Although it can also download JSON files, TXT files and other text formats. it doesn't support application/octet-stream and any other binary formats because of security and scalability concerns.
Rotating IP addresses
We use anonymizer proxy servers, as well as our own infrastructure to change the IP addresses, as well as the HTTP request header information each time you make a new request. We utilize more than 1 million "data center" IP addresses from over 100 countries to route your request through.

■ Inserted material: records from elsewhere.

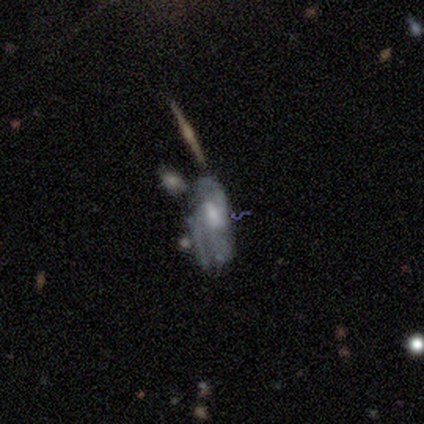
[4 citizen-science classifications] Volunteers were most divided on "spiral arm count" (3-way tie): 2: 33%, 3: 33%, can't tell: 33%, 1: 0%, 4: 0%, more than 4: 0%; "merging" (2-way tie): none: 50%, major disturbance: 50%, minor disturbance: 0%, merger: 0%. More confident: edge-on disk — no (100%); bar — weak (100%); spiral arms — yes (100%); bulge size — moderate (100%); smooth or featured — featured or disk (75%); spiral winding — medium (67%).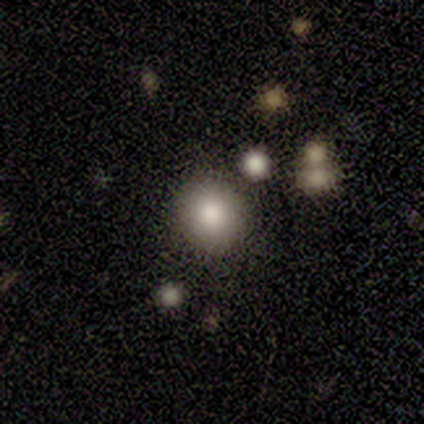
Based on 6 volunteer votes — Volunteers were most divided on "smooth or featured": smooth: 83%, featured or disk: 17%, star or artifact: 0%. More confident: how rounded — round (100%); merging — none (83%).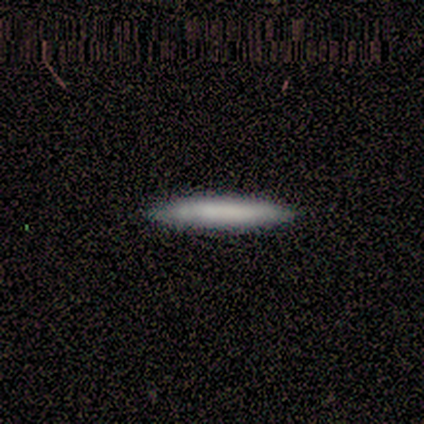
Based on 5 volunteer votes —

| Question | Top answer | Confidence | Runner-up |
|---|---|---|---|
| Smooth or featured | smooth | 80% | featured or disk (20%) |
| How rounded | cigar-shaped | 100% | — |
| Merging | none | 80% | minor disturbance (20%) |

There are many reasons why you need this API for web scraping:
- It helps you to overcome IP fingerprinting and rate-limiting problems
- It saves you from getting your original IP banned due to high volume of requests
- Ability of setting originating country allows you to see geography specific content
Setting Custom HTTP Headers
You may wish to set your custom HTTP Headers with your request and our Scraper API lets you do so. You can set any header by just prefixing X- to the name of the header and API will remove the X- prefix and pass it to the remote site. For example if you wish to set your custom User-Agent, Referer and Content-Type take the following example (if nothing is set, we auto generate these headers)

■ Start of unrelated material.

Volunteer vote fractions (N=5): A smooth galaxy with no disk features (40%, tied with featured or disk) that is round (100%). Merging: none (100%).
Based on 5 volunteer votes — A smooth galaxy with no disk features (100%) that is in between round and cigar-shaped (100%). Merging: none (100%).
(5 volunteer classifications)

curl --location --request GET 'https://api.apilayer.com/adv_scraper/scraper?url=apilayer.com' \
--header 'X-Content-Type: application/json' \
--header 'X-User-Agent: Mozilla/5.0 (Windows NT 10.0; Win64; x64; rv:70.0) Gecko/20100101 Firefox/70.0' \
--header 'X-Referer: https://www.google.com' \
--header 'apikey: YOUR_APILAYER_API_KEY'
As you see Content-Type, User-Agent and Referer headers are prefixed by a X- string. You can set any header as you wish, such as Cookie, Api Key, Languages or anything you desire. Take a look at a full list of HTTP Headers on Mozilla site.